Not for him the stadium ban - although he suggests that as an alternative punishment, he rightly says it’ll probably never happen. Dickinson’s idea is that, if a manager shoves or otherwise abuses a referee, that manager should be made to referee a Sunday league football team for a week, as a sort of community service/penance sort of thing, in order to see how hard it actually is to be a referee and, presumably, gain some empathy for the refs and what they do.
It’s an interesting proposition, to be sure, if unrealistic. As Dickinson points out, Premier League referees are given every advantage, including a comprehensive review of every decision they make in a game after that game. If an Arsene Wenger-level manager were to take charge the big Chumbley Town/Toodle Pip United match or whatever, that manager might gain an appreciation for how hard a referee works when he is the one on the business end of those shouts.
He may also see the amount of ridiculous abuse that referee gets from the locals when he blows a call - in small settings like that, if you want to abuse a ref - and many people do! - it’s a lot harder to hide behind a crowd of 25 when you’re standing on the touchline shouting YOU SUCK REF than when you’re in a seat in the second tier of the Emirates shouting the same thing. In the latter scenario, you’re really only annoying your seat-mates (seriously, don’t be that person), where at a Sunday league game, pretty much everyone hears you.
It may be a bit naive to think that a stint as a Sunday league referee would teach the most highly compensated managers in the game, men for whom there are almost literally billions of dollars at stake and who live, for the most part, under constant scrutiny that could lead to the end of their job at literally any moment, enough empathy to completely eliminate their mistreatment of referees. But it couldn’t hurt, could it?
By the way, none of this is to say that referees are beyond criticism. They’re absolutely not! They should be held to account, and they should be challenged when necessary. But as with all things, there’s a line, and that line just keeps moving and getting distorted and trampled on. And Wenger’s example is by no means the worst, it’s just the latest, so it’s getting the most heat.

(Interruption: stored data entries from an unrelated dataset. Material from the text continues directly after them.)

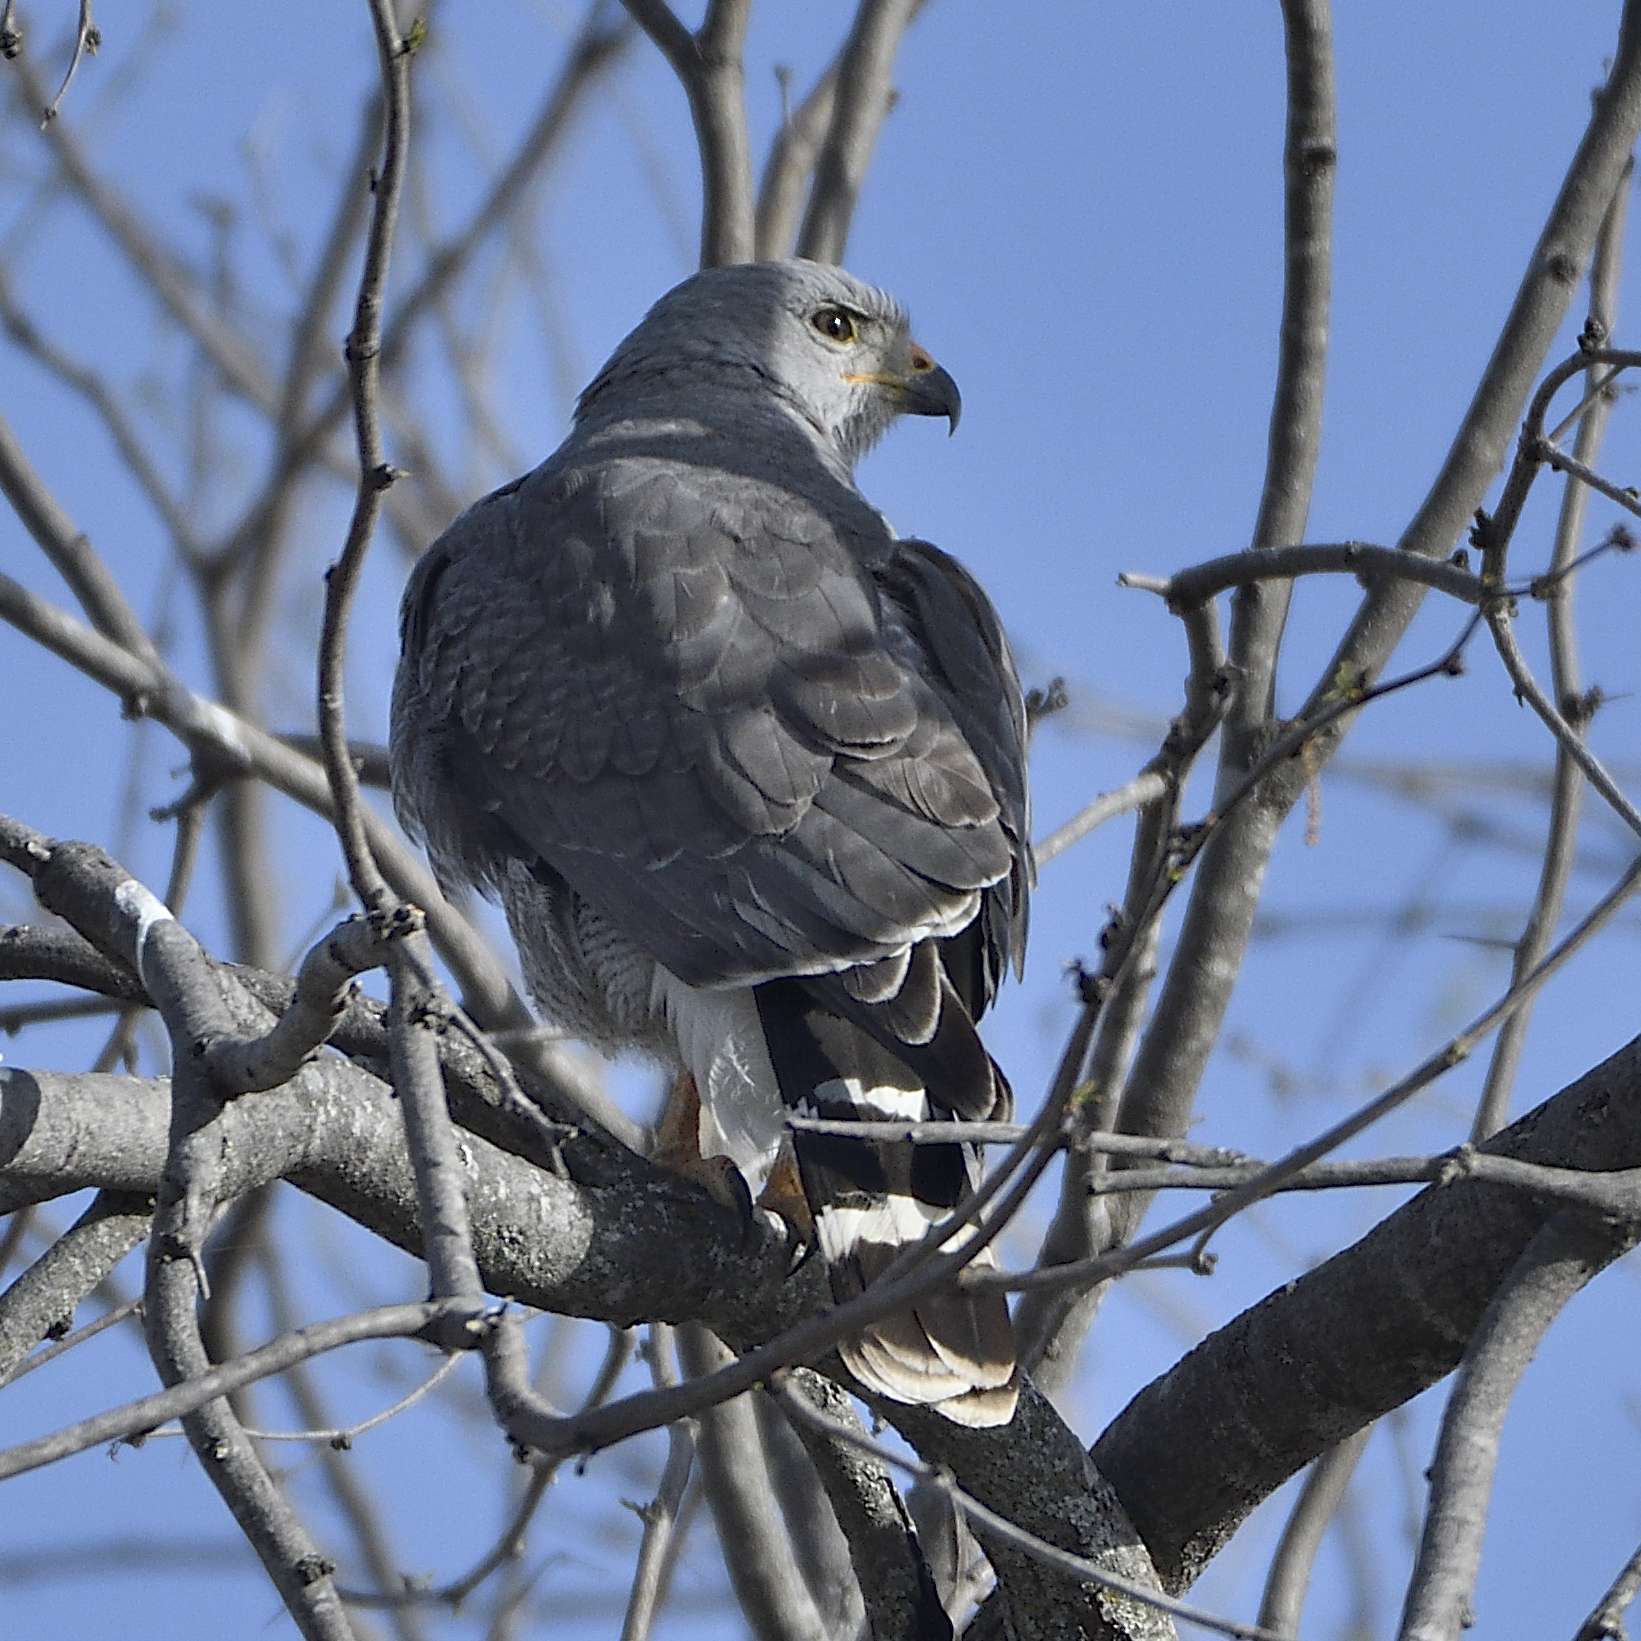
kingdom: Animalia
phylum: Chordata
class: Aves
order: Accipitriformes
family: Accipitridae
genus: Buteo
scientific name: Buteo nitidus
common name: Grey-lined hawk
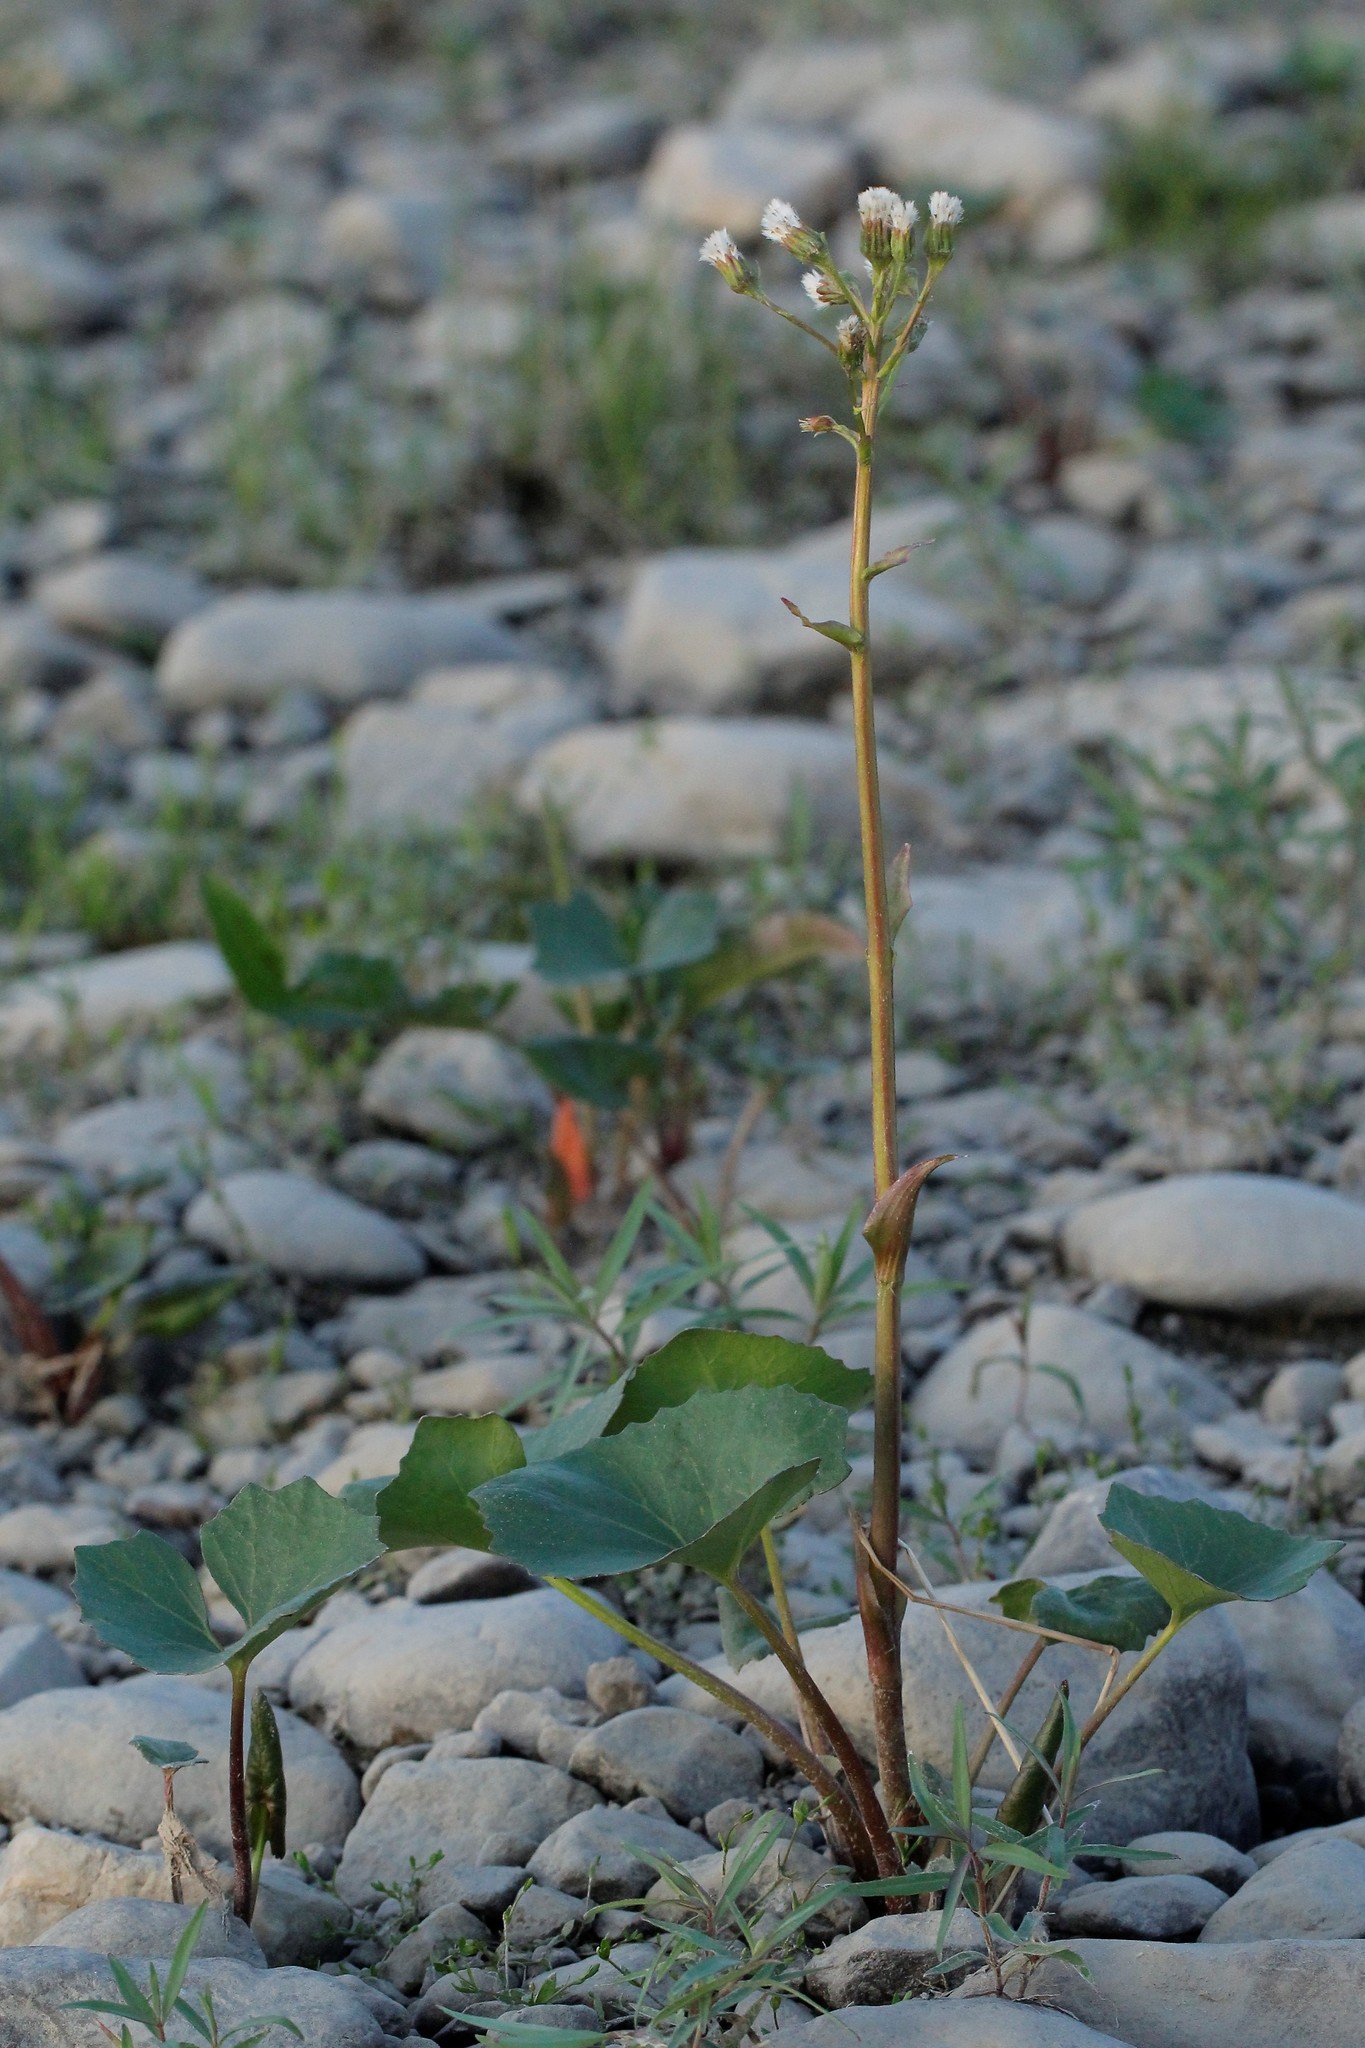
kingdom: Plantae
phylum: Tracheophyta
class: Magnoliopsida
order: Asterales
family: Asteraceae
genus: Petasites
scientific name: Petasites radiatus
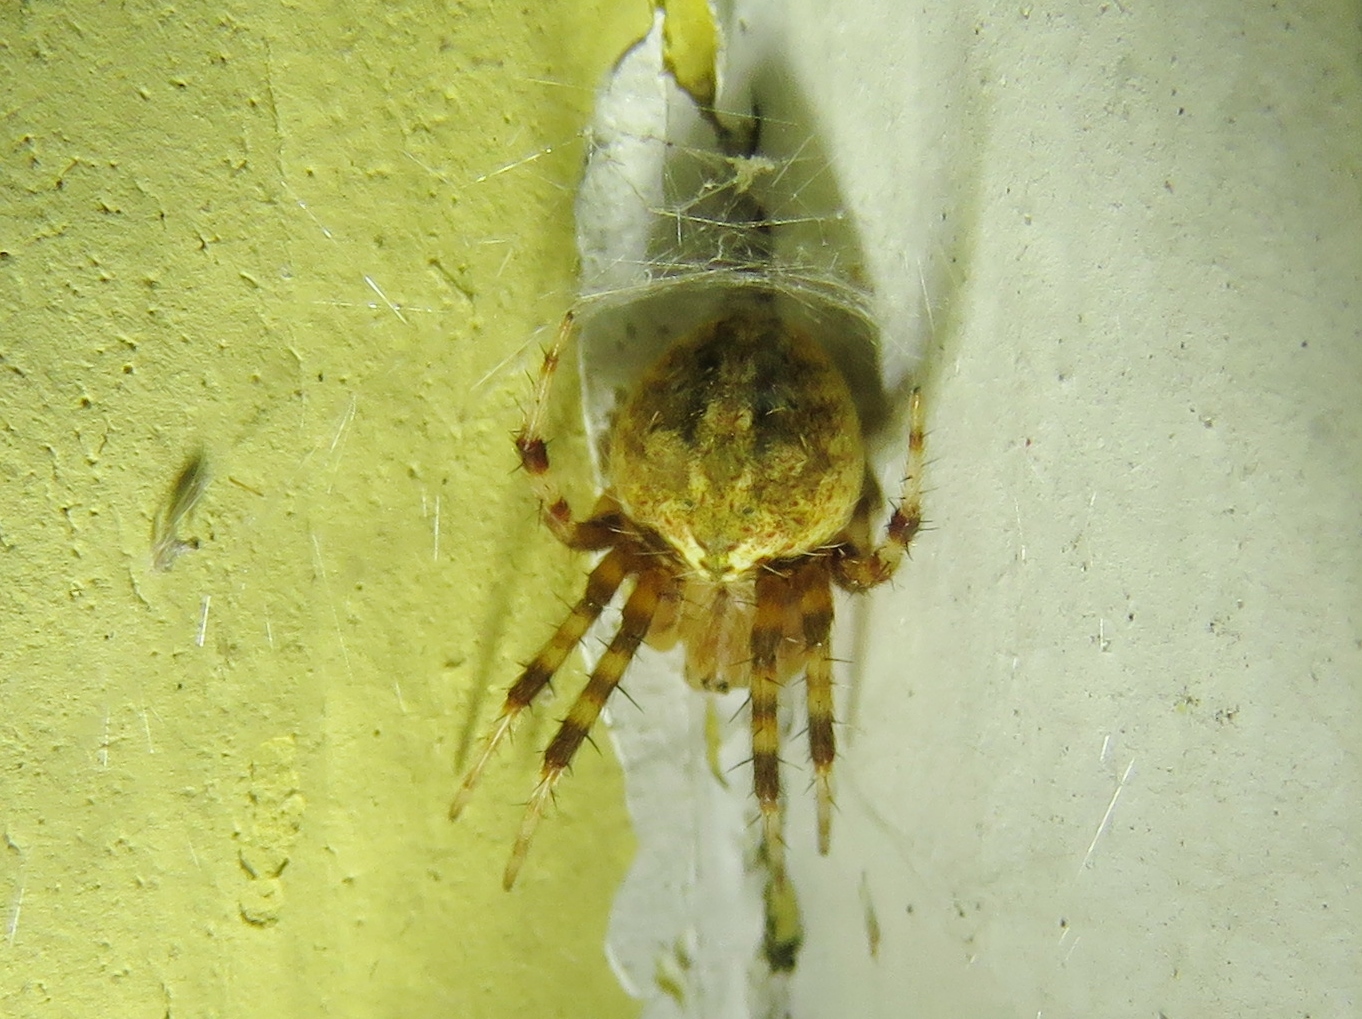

It’s also a bit one-sided; I mean, Arsene Wenger takes about 10,000 times as much criticism in an average week than Mike Dean takes in an entire season, and nobody says anything about that, because it’s expected to be part and parcel of a manager’s job. SPOILER ALERT: it isn’t. And nobody’s writing thinkpieces about how Mike Dean should try managing because it’s really hard.
Just because the job is hard doesn’t mean it’s beyond criticism. But that criticism, when it comes, shouldn’t come in an in-game shove or shouting match. It should come in the post-game handshake, or in a meeting, or some other venue - not so it’s out of public view, but so it’s a little separated from the heat of the moment and can be made more effectively.
But, as much as this idea may not be the best idea ever, and as much as it’ll never happen, as Thomas said when I mentioned I was writing this piece:
“I will admit that i’d pay good money to watch Jose Mourinho get forced to referee a pickup game.”